What I do to get a good night’s sleep

Yes, I really do wake up at ungodly hours of the morning and write new blog posts like this. And then I’m surprised when, if anyone reads them, they offer no reaction.

It’s too bad. This post is one of my foundational ones, indicating how I view our social world, based on my learning. It’s entitled, “No excuses: Power, responsibility, and accountability.”

And I slept soundly after writing it.


Abortion

I got my vasectomy when I was 24. That’d have probably been 1983, maybe early 1984. Ronald Reagan was president, which was scary then much in a similar way, though I don’t think quite as much so, to the way Donald Trump was later. But no, unlike some of today’s men, it wasn’t because I was afraid that Roe v. Wade would be overturned.[1]

I usually only need a couple reasons for making a decision. In this case, I had several.

I worried about nuclear holocaust. I worried about environmental devastation. Even then, I realized I was having trouble even taking care of myself and I worried I wouldn’t be able to afford to raise a child. I worried I would replicate my own upbringing and I felt that no child should endure what I endured. And the fear I’d gotten a woman pregnant took the steam out of one of the very few romances I’ve had in my life.

Most, if not all, of those reasons remain applicable. But today, I’d add the likelihood of violence, either to overturn a dangerously worthless elite[2] or as Trumpists impose Donald Trump on the rest of us.

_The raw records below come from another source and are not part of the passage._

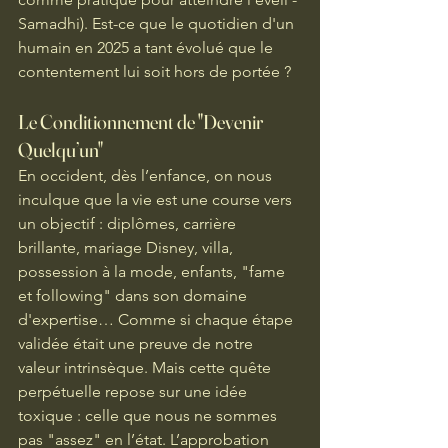
Samadhi). Est-ce que le quotidien d'un 
humain en 2025 a tant évolué que le 
contentement lui soit hors de portée ? 
Le Conditionnement de "Devenir 
Quelqu’un"
En occident, dès l’enfance, on nous 
inculque que la vie est une course vers 
un objectif : diplômes, carrière 
brillante, mariage Disney, villa, 
possession à la mode, enfants, "fame 
et following" dans son domaine 
d'expertise… Comme si chaque étape 
validée était une preuve de notre 
valeur intrinsèque. Mais cette quête 
perpétuelle repose sur une idée 
toxique : celle que nous ne sommes 
pas "assez" en l’état. L’approbation 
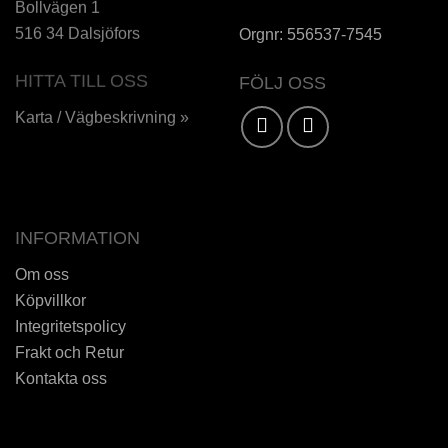
Bollvägen 1
516 34 Dalsjöfors
Orgnr: 556537-7545
HITTA TILL OSS
FÖLJ OSS
Karta / Vägbeskrivning »
INFORMATION
Om oss
Köpvillkor
Integritetspolicy
Frakt och Retur
Kontakta oss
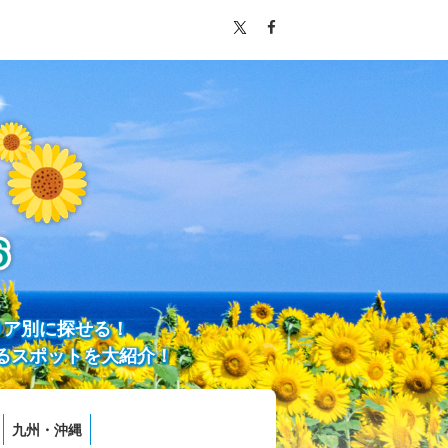
リア別に探せる！
るスポットを大紹介！
九州・沖縄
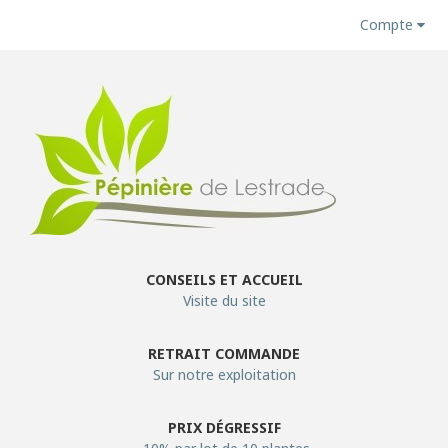
Compte
CONSEILS ET ACCUEIL
Visite du site
RETRAIT COMMANDE
Sur notre exploitation
PRIX DÉGRESSIF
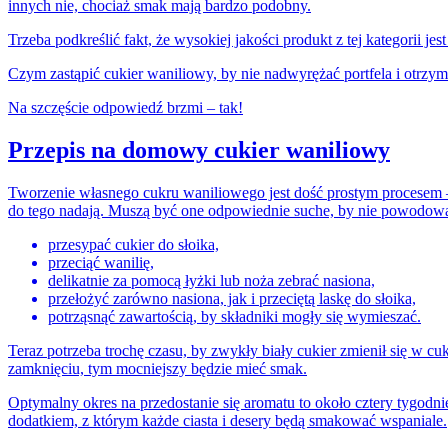
innych nie, chociaż smak mają bardzo podobny.
Trzeba podkreślić fakt, że wysokiej jakości produkt z tej kategorii j
Czym zastąpić cukier waniliowy, by nie nadwyrężać portfela i otr
Na szczęście odpowiedź brzmi – tak!
Przepis na domowy cukier waniliowy
Tworzenie własnego cukru waniliowego jest dość prostym procesem – wys
do tego nadają. Muszą być one odpowiednie suche, by nie powodować p
przesypać cukier do słoika,
przeciąć wanilię,
delikatnie za pomocą łyżki lub noża zebrać nasiona,
przełożyć zarówno nasiona, jak i przeciętą laskę do słoika,
potrząsnąć zawartością, by składniki mogły się wymieszać.
Teraz potrzeba trochę czasu, by zwykły biały cukier zmienił się w 
zamknięciu, tym mocniejszy będzie mieć smak.
Optymalny okres na przedostanie się aromatu to około cztery tygodni
dodatkiem, z którym każde ciasta i desery będą smakować wspaniale.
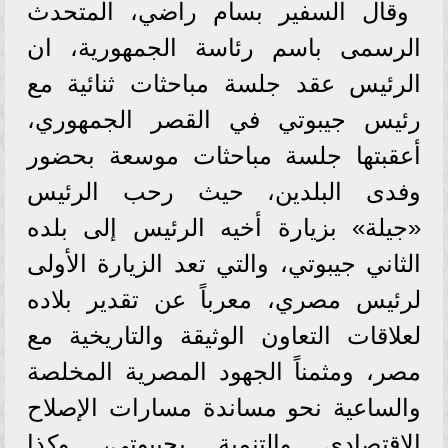
وقال السفير بسام راضي، المتحدث
الرسمى باسم رئاسة الجمهورية، ان
الرئيس عقد جلسة مباحثات ثنائية مع
رئيس جيبوتي في القصر الجمهوري،
أعقبتها جلسة مباحثات موسعة بحضور
وفدى البلدين، حيث رحب الرئيس
«جيلة» بزيارة أخيه الرئيس إلى بلده
الثاني جيبوتي، والتي تعد الزيارة الأولى
لرئيس مصري، معرباً عن تقدير بلاده
لعلاقات التعاون الوثيقة والتاريخية مع
مصر، ومثمناً الجهود المصرية المخلصة
والساعية نحو مساندة مسارات الإصلاح
الاقتصادي والتنمية بجيبوتي، وكذا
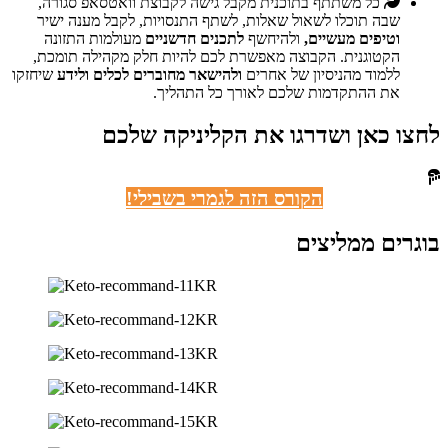
כל משתתף בתוכנית מקבל גישה לקבוצת וואטסאפ סגורה,
שבה תוכלו לשאול שאלות, לשתף התנסויות, לקבל מענה ישיר
וטיפים מעשיים,
ולהיחשף
לתכנים חדשניים
מעולמות התזונה
הקטוגנית. הקבוצה מאפשרת לכם להיות חלק מקהילה תומכת,
ללמוד מהניסיון של אחרים
ולהישאר מחוברים לכלים ולידע
שיחזקו
את ההתקדמות שלכם לאורך כל התהליך.
לחצו כאן ושדרגו את הקליניקה שלכם
הקורס הזה לגמרי בשבילי!
בוגרים ממליצים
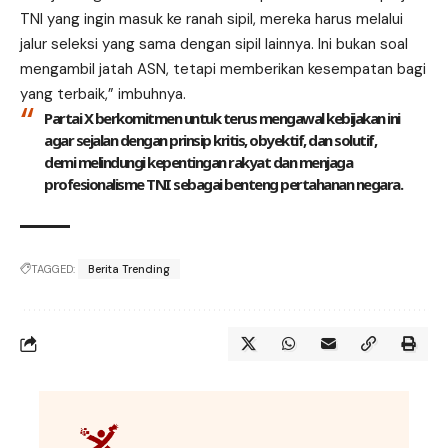
TNI yang ingin masuk ke ranah sipil, mereka harus melalui
jalur seleksi yang sama dengan sipil lainnya. Ini bukan soal
mengambil jatah ASN, tetapi memberikan kesempatan bagi
yang terbaik,” imbuhnya.
Partai X berkomitmen untuk terus mengawal kebijakan ini
agar sejalan dengan prinsip kritis, obyektif, dan solutif,
demi melindungi kepentingan rakyat dan menjaga
profesionalisme TNI sebagai benteng pertahanan negara.
TAGGED:
Berita Trending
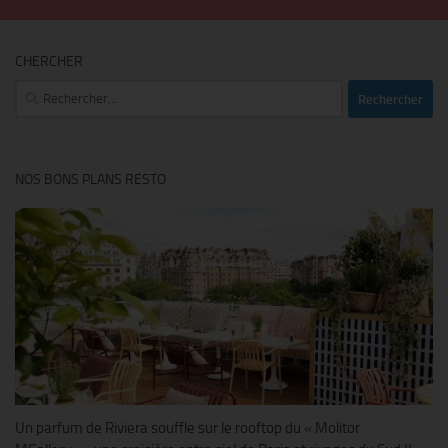
CHERCHER
Rechercher :
NOS BONS PLANS RESTO
Un parfum de Riviera souffle sur le rooftop du « Molitor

Emily Wax-Thibodeaux, “Men across America are getting vasectomies ‘as an act of love.’” Washington Post, December 26, 2021, https://www.washingtonpost.com/nation/2021/12/26/men-across-america-are-getting-vasectomies-an-act-love/


  1. [1]Emily Wax-Thibodeaux, “Men across America are getting vasectomies ‘as an act of love.’” Washington Post, December 26, 2021, https://www.washingtonpost.com/nation/2021/12/26/men-across-america-are-getting-vasectomies-an-act-love/
  2. [2]David Benfell, “No excuses: Power, responsibility, and accountability,” Not Housebroken, December 27, 2021, https://disunitedstates.org/2021/12/27/no-excuses-power-responsibility-and-accountability/

2 thoughts on “What I do to get a good night’s sleep

  • December 28, 2021 at 09:35
    Permalink

    Michael got his vasectomy about 8 years after we were together. We still had the optimism that comes from good childhoods. My parents were early childhood educators who raised my sister & I joyfully & resourcefully. Michael’s family was cheerfully larger and steady midwestern stock. We “knew” we would be good parents & everyone even now decades later said so. Without actually planning we had miscarriage after miscarriage until finally Michael decided for us. We were turned down for fostering that would lead to adoption a couple of times and never accumulated enough money to pursue parenthood any other way. Although we were written in friends’ wills to parent their children should calamity face their families, we remained that couple whose friends & family sent their kids to free range for the summer.
    As we grew older, being childless became that joke that came as we mustered up the energy to clean the gutters, carry appliances into the new house, oil & buff this new sculpture or reorganize the library: “Where is that teenage kid to help us?”
    But in the last several years, we both have come to feel eternally grateful that we have no children to face the world our culture has now created.

    (David, conversations that can spring from your blog posts are often grist for conversation of an afternoon & evening-face to face. Someday we must arrange for it. We aren’t so far apart.)

    Reply
    • December 28, 2021 at 10:27
      Permalink

      In my case, to have done otherwise, that is, not to have gotten a vasectomy, would clearly have been a disaster. I have absolutely no doubt of this.

      And I absolutely do worry about younger generations with the climate crisis. You and I are old enough that we will escape the worst of this. But California’s Central Valley will, not ‘may,’ but will run out of water; more hunger than we already have will surely follow. And this is, of course, before we even think about extreme weather events that are mere warnings of what is yet to come.

      Our society is failing to respond to existential threats. We will, eventually, when it is too late. That will fail to avoid the calamity these generations will face.